-- EXERCISE DATA follows --
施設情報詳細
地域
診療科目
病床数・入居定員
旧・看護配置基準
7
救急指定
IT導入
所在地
-- EXERCISE DATA concluded --
-- EXERCISE DATA follows --
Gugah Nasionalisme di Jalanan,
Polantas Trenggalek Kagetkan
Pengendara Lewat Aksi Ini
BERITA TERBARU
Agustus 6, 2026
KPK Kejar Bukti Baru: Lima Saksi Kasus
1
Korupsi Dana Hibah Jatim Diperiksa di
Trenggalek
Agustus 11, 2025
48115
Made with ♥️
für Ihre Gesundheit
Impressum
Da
-- EXERCISE DATA concluded --
-- EXERCISE DATA follows --
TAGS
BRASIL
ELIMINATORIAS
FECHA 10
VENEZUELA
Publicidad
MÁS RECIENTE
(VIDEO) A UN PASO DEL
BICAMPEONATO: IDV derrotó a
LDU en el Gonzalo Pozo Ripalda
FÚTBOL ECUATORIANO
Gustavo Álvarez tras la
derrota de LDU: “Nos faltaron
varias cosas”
-- EXERCISE DATA concluded --
:: WHAT YOU SHOULD DO ::
The answer to this exercise is one number: how many lines of the records above contain the string "Trenggalek".

:: EXERCISE RESULT ::
2